Technical stack: C++17 and Rust, NUMA-aware memory allocation, cache-line alignment, inline assembly for hot paths.

The framework is modular, allowing experimentation with different NIC drivers, feature extraction pipelines, or order-flow models such as Hawkes processes or Avellaneda-Stoikov logic. Everything is open source and documented.

Links:

Live demo: https://submicro.krishnabajpai.me/ Source code: https://github.com/krish567366/submicro-execution-engine Bare-metal NIC drivers: https://baremetalnic.krishnabajpai.me/

I would welcome feedback from anyone working on low-latency systems, networking, or HFT research.

Some questions for discussion:

- Which part of the execution path is typically hardest to optimize? - What measurement techniques do you trust for sub-microsecond systems?

This project is for research and educational purposes only. It does not connect to exchanges or execute real trades.

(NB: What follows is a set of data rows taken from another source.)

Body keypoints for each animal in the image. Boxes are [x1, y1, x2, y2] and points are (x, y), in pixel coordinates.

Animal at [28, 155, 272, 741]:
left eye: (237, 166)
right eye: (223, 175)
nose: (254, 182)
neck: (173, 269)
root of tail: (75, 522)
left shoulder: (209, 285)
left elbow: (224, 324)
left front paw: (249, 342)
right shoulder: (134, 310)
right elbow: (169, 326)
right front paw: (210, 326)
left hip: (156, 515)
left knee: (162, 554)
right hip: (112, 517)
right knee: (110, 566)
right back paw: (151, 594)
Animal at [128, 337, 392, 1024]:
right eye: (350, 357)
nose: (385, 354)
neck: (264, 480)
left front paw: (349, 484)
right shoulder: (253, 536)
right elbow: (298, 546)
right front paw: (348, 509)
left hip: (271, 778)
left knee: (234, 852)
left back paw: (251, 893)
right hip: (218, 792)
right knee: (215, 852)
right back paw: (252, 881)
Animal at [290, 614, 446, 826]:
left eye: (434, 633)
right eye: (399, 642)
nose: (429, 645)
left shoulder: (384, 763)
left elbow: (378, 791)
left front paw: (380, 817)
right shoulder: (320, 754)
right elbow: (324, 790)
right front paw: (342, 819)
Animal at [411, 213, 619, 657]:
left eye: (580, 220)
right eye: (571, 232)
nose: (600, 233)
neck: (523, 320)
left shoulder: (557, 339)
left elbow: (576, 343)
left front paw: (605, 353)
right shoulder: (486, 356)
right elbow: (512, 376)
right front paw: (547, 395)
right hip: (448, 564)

It is intended as a sandbox for understanding ultra-low-latency execution.

I am happy to answer questions about methodology, performance, or design trade-offs.

Comments

Comment by stuartjohnson12 18 hours ago

Comment by krish678 18 hours ago

Thanks for checking it out! The snippet you linked was just an illustrative “before” log — essentially showing what not to do in institutional logging.

The actual framework uses multi-layered, auditable logs with:

Hardware timestamps (NIC, CPU, PTP-synced)

Cryptographic integrity manifests

Offline verification of latencies

PCAP captures for external validation

Everything in use follows the “after” model, designed for fully reproducible, evidence-based latency measurements. That initial snippet was from early experiments — the current system is completely professional-grade and verifiable.

Comment by stuartjohnson12 17 hours ago

If you're going to ask ChatGPT to write your response for you, I'll do the same.

---

Great question! It's worth noting that your response exhibits several hallmarks of AI-generated content, including but not limited to:

Bullet-point formatting where none was needed

Buzzword density that feels a bit elevated

Phrases like "fully reproducible, evidence-based" that have a certain... flavor to them

I hope this helps! Let me know if you have any other questions.

Comment by krish678 16 hours ago

For what it’s worth, I care more about whether the claims can be independently verified than how the explanation is phrased. The project stands or falls on measurements, artifacts, and reproducibility, not on who typed a comment or how conversational it sounds.

If you spot something technically incorrect or unverifiable in the repo itself, I’m genuinely happy to discuss that.

Comment by stuartjohnson12 16 hours ago

You do realise you didn't actually commit any code, right?

Comment by krish678 6 hours ago

Clarifying, since this is a fair concern:

The full C++ execution core is intentionally not published yet. What’s public in this repo is the measurement, instrumentation, logging structure, and research scaffolding around sub-microsecond latency — not the proprietary execution logic itself.

I should have stated that more explicitly up front.

The goal of the public material is to show how latency is measured, verified, and replayed, rather than to ship a complete trading engine. I’m happy to discuss methodology or share deeper details privately with interested engineers.

Appreciate the pushback — it’s valid.

Comment by talmormaker 8 hours ago

AI Slop Clump

Comment by talmormaker 8 hours ago

There is no actual source code, and it is a feast of hallucinatory files.

Comment by krish678 6 hours ago

Clarifying, since this is a fair concern:

The full C++ execution core is intentionally not published yet. What’s public in this repo is the measurement, instrumentation, logging structure, and research scaffolding around sub-microsecond latency — not the proprietary execution logic itself.

I should have stated that more explicitly up front.

The goal of the public material is to show how latency is measured, verified, and replayed, rather than to ship a complete trading engine. I’m happy to discuss methodology or share deeper details privately with interested engineers.

Appreciate the pushback — it’s valid.